Earlier today, Waymo attorney Charles Verhoeven announced that the self-driving car company is settling its lawsuit against Uber over alleged trade secret theft. The move signals the end to a lengthy investigation and legal battle, which has embroiled the two companies for almost two years, bridging Uber’s heady days under founder Travis Kalanick and the company’s new direction since he was ousted from his position as CEO (though he retained his seat on Uber’s board of directors).
Here’s the short version: Way back in 2016, Waymo, a.k.a. Google’s self-driving car project, alleged that former Google engineer Anthony Levandowski stole a bunch of confidential files from the company and then brought them to Uber. This more or less seemed to be the case over the course of the year-long investigation into trade-secret theft. Court documents released in October of last year revealed that Levandowski not only left Waymo with 9GB of definitely-Google-related data, but that he also transferred said data over to his laptop and some disks he then hid in his closet, sent (and deleted) texts about shredding evidence, and attempted to wipe his computer while quite literally sitting in the investigator’s office.

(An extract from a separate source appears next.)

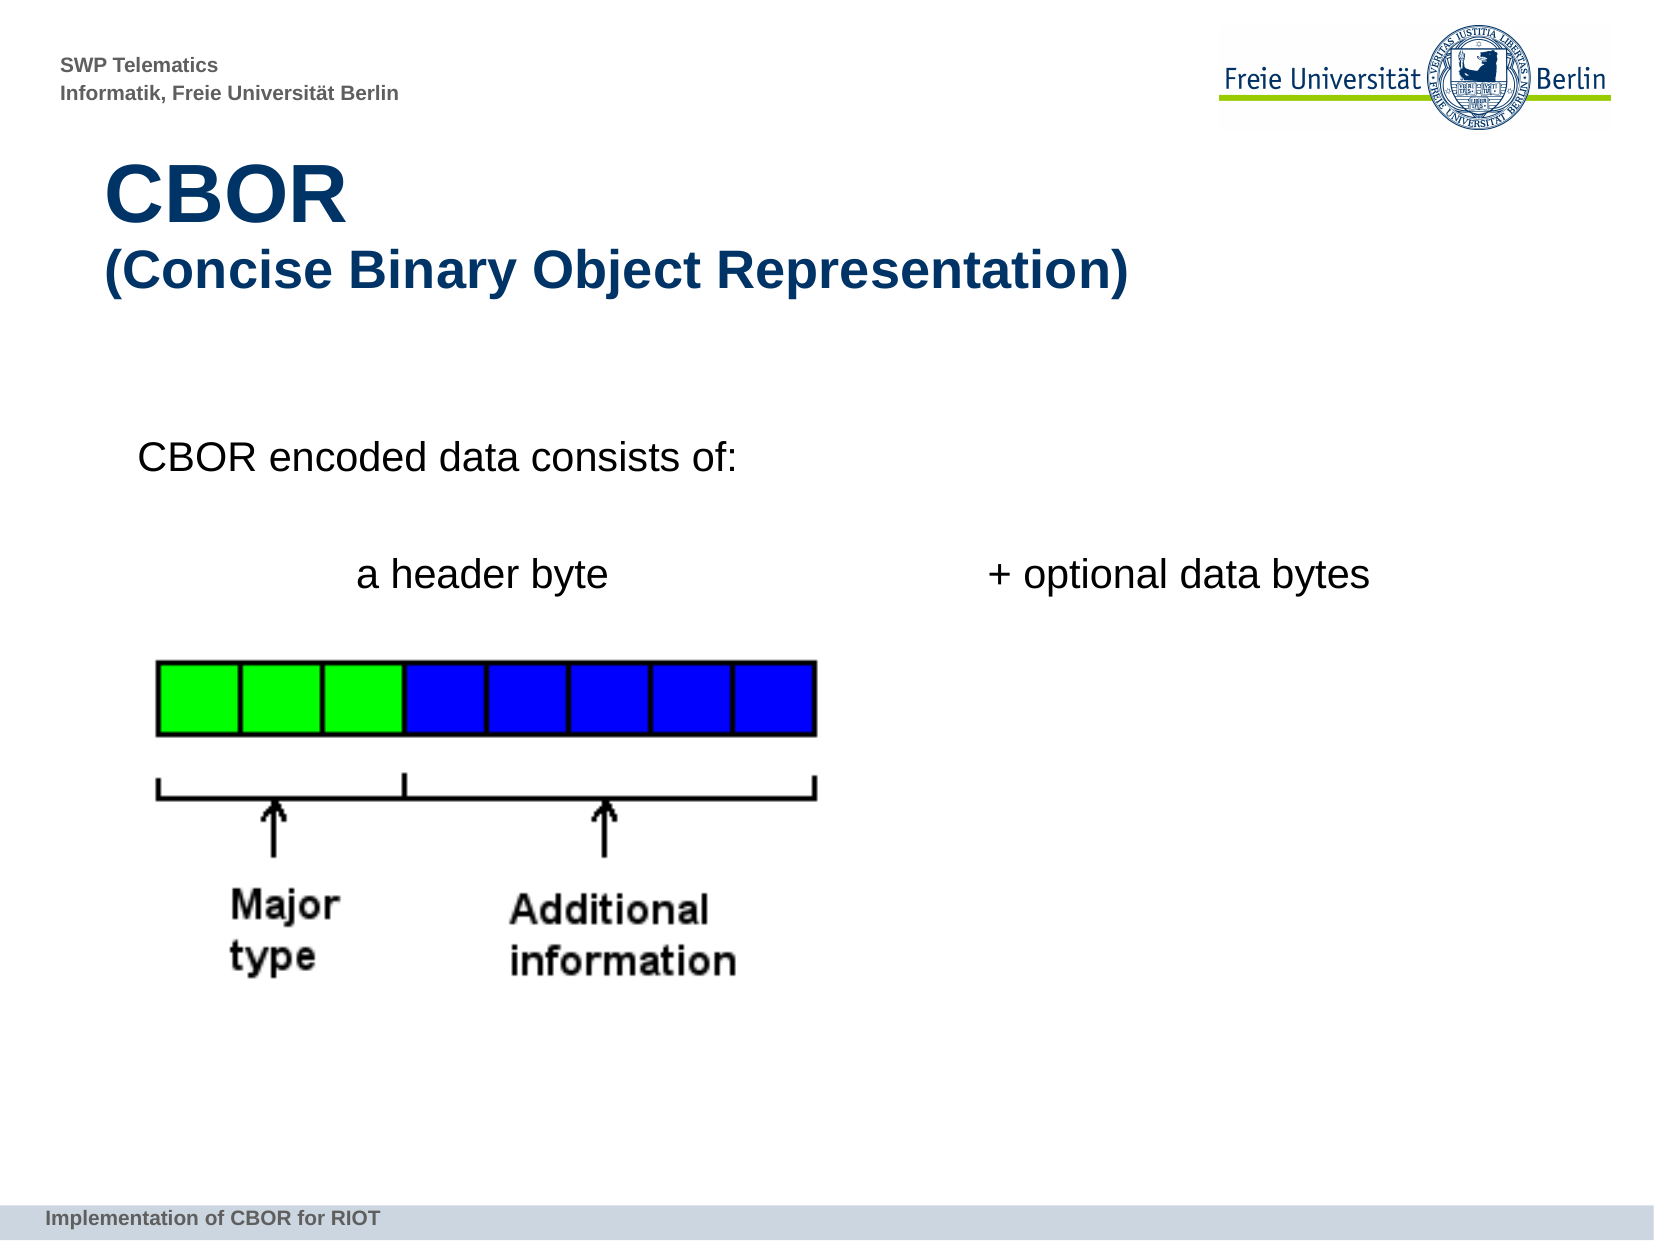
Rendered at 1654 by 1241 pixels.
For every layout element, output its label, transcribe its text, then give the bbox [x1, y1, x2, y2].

After months of failing to reach a settlement and finally taking the case to court, Waymo and Uber have reached an agreement: Google will receive 0.34 percent of Uber equity (which is valued at about $245 million) in exchange for dropping all claims of trade secret theft. Cases settle mid-trial all the time, but Uber’s change of heart in defending its innocence seems significant. While obviously no one outside the two parties can know for sure, there are a few important factors at play here.

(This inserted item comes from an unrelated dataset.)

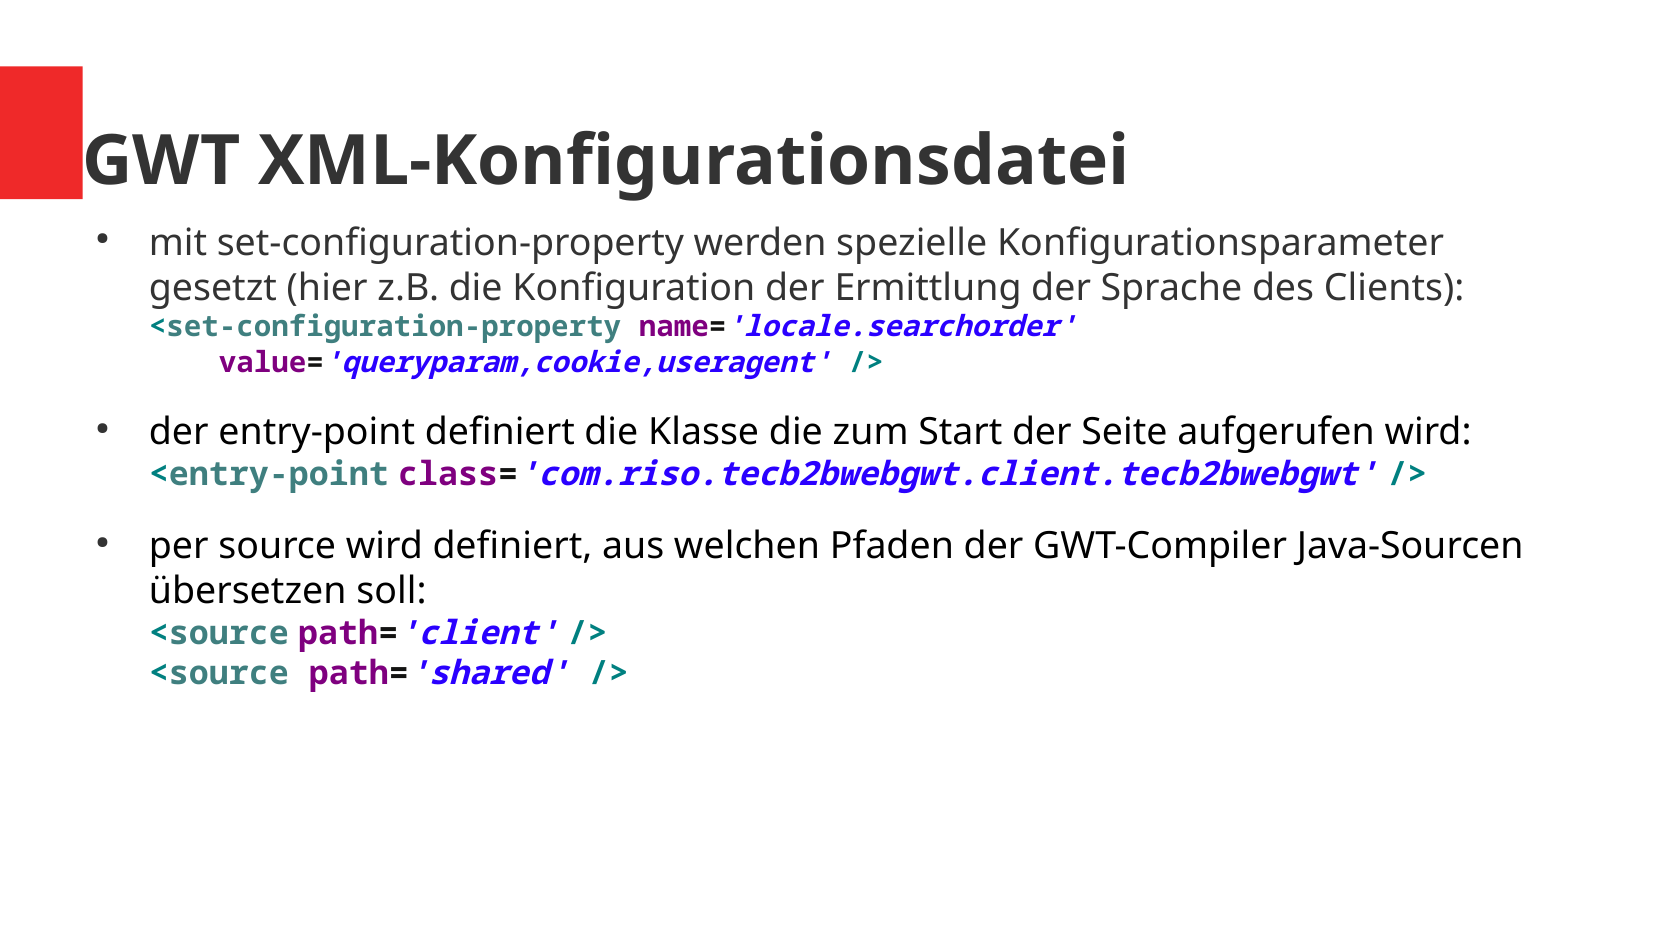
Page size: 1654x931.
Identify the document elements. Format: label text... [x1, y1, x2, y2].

First of all, it’s worth noting that this lawsuit was between Waymo and Uber, not Waymo and Levandowski. This meant Waymo didn’t merely have to prove that Levandowski mishandled a shitton of confidential documents, but also that the trade secrets gleaned from those documents either ended up on Uber computers or made their way into the company’s self-driving cars — a significantly more difficult task. (Initially, Waymo claimed that Uber had misappropriated over a hundred trade secrets, but at the trial it actually only covered eight.) Coupled with the fact that Google already is a major investor in Uber (and will receive a larger stake in the company under the terms of the settlement), the decision to pursue a court case was messy.

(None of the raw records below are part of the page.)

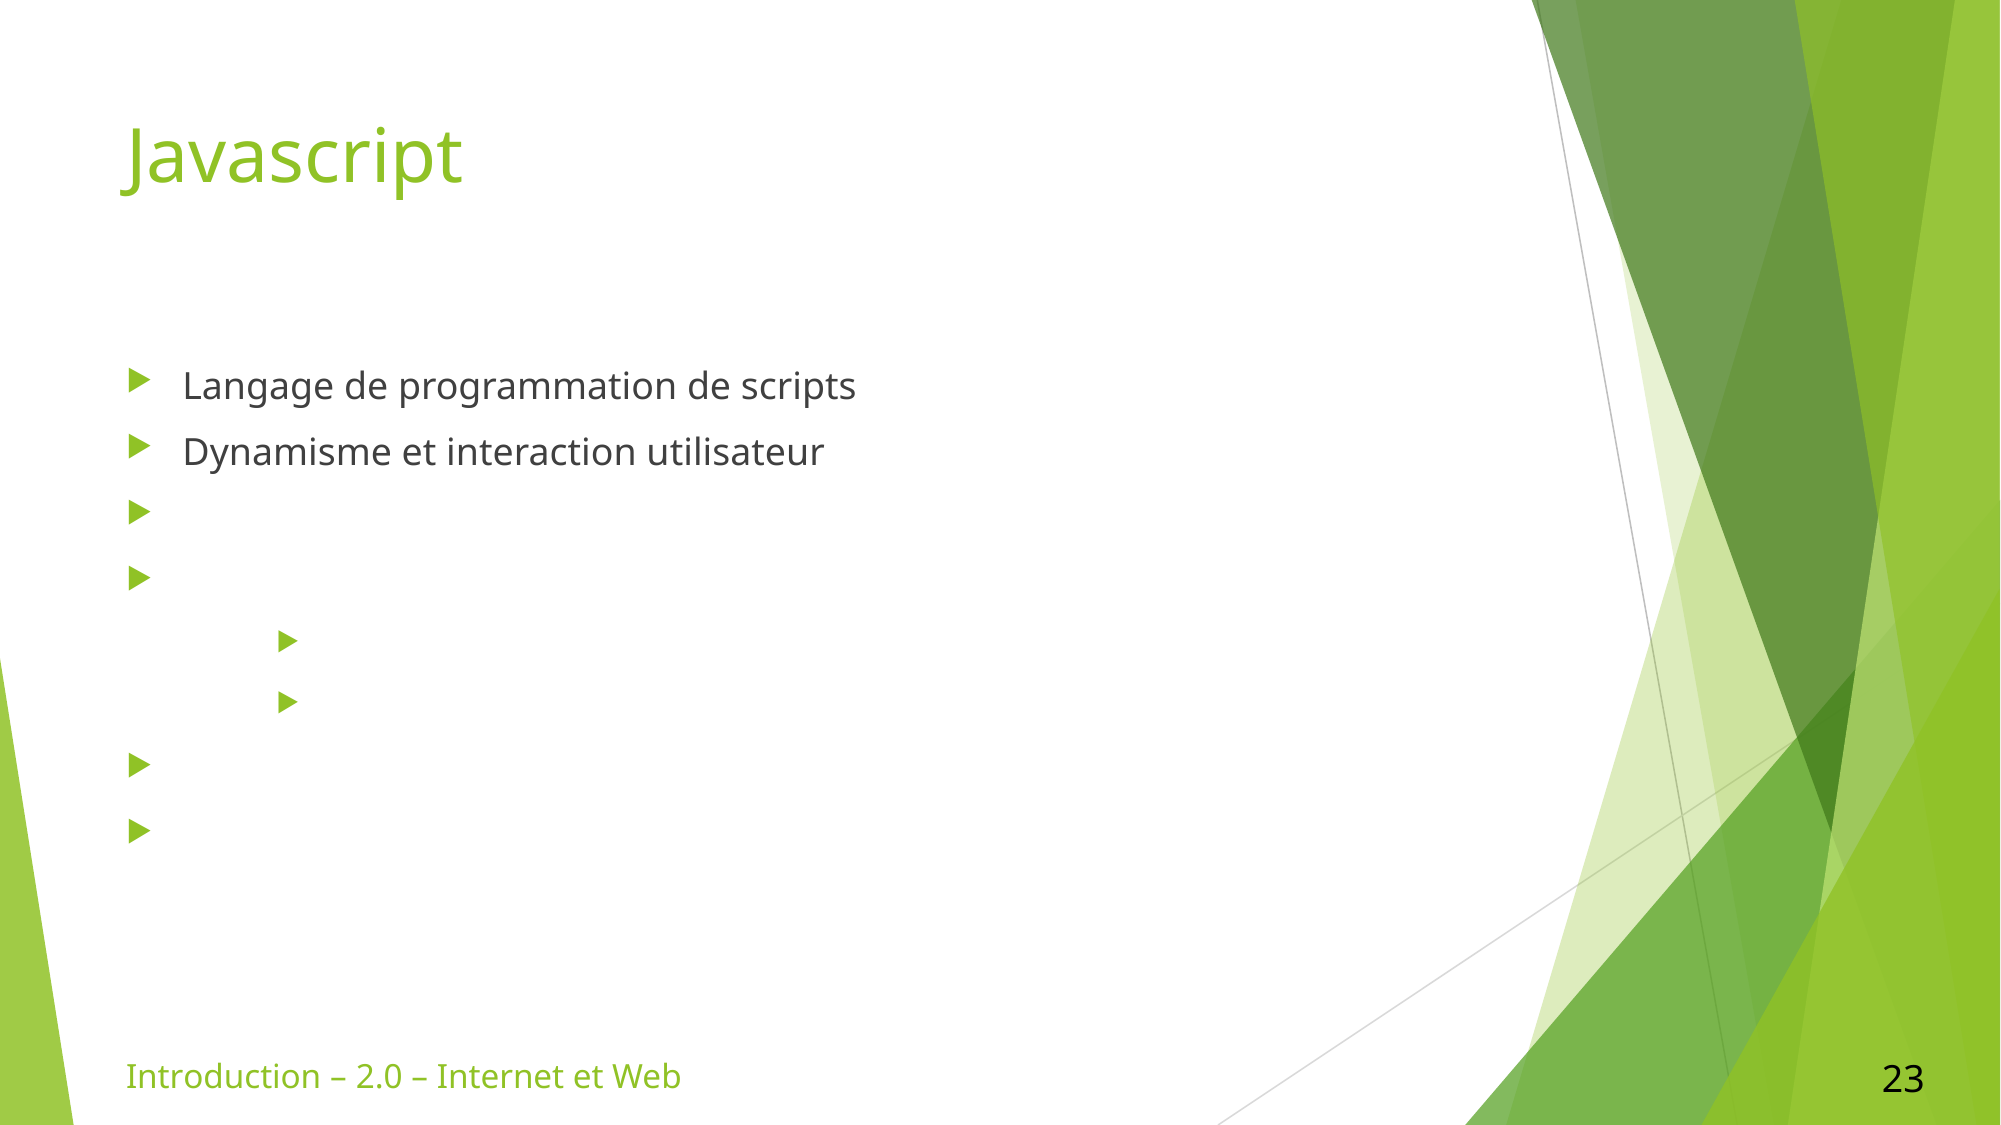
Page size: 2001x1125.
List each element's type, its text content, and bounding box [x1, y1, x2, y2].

text_box [1866, 1047, 1979, 1108]
list Langage de programmation de scripts Dynamisme et interaction utilisateur [111, 354, 1522, 992]
text_box Introduction – 2.0 – Internet et Web [111, 1047, 1094, 1109]
title Javascript [111, 99, 1522, 317]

In a statement on the whole affair, Uber CEO Dara Khosrowshahi wrote: “To our friends at Alphabet: we are partners, you are an important investor in Uber, and we share a deep belief in the power of technology to change people’s lives for the better. Of course, we are also competitors. And while we won’t agree on everything going forward, we agree that Uber’s acquisition of Otto,” (i.e., the company Levandowski worked for after Google), “could and should have been handled differently.”
In the grand scheme of things, this whole lawsuit was just a big albatross. The Uber seen in these juicy, groan-inducing court documents represents everything that Khosrowshahi was brought in to clean up after Kalanick was edged out. It’s the Uber of Kalanick, the Uber of constant scandals and an almost comical level of borderline-unethical practices. It’s the Uber that seems to always be just one headline away from facing the ire of yet another an outrage-fueled hashtag campaign. In short, it’s an Uber that’s not sustainable in the long term. And by settling, the company gives itself the opportunity to begin to move on.